Restate the entries below exactly, and keep all images out of the answer.

Data items
Start of Block
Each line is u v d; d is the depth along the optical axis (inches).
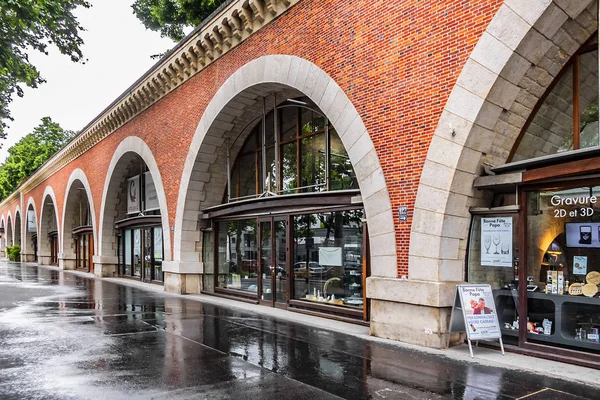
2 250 2810.0
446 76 315.3
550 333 287.9
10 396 216.8
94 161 1083.3
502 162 331.6
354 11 389.1
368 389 227.1
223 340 343.3
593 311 270.8
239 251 600.1
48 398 214.2
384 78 359.6
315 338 349.1
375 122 365.1
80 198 1339.8
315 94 428.1
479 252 329.4
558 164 272.8
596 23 282.8
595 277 271.0
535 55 289.1
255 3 494.3
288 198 486.6
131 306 536.1
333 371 259.0
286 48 470.3
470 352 288.8
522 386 229.6
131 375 252.2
End of Block
| TASK ANSWER |
Each line is u v d; d is the depth along the optical axis (inches).
2 250 2810.0
446 76 315.3
550 333 287.9
10 396 216.8
94 161 1083.3
502 162 331.6
354 11 389.1
368 389 227.1
223 340 343.3
593 311 270.8
239 251 600.1
48 398 214.2
384 78 359.6
315 338 349.1
375 122 365.1
80 198 1339.8
315 94 428.1
479 252 329.4
558 164 272.8
596 23 282.8
595 277 271.0
535 55 289.1
255 3 494.3
288 198 486.6
131 306 536.1
333 371 259.0
286 48 470.3
470 352 288.8
522 386 229.6
131 375 252.2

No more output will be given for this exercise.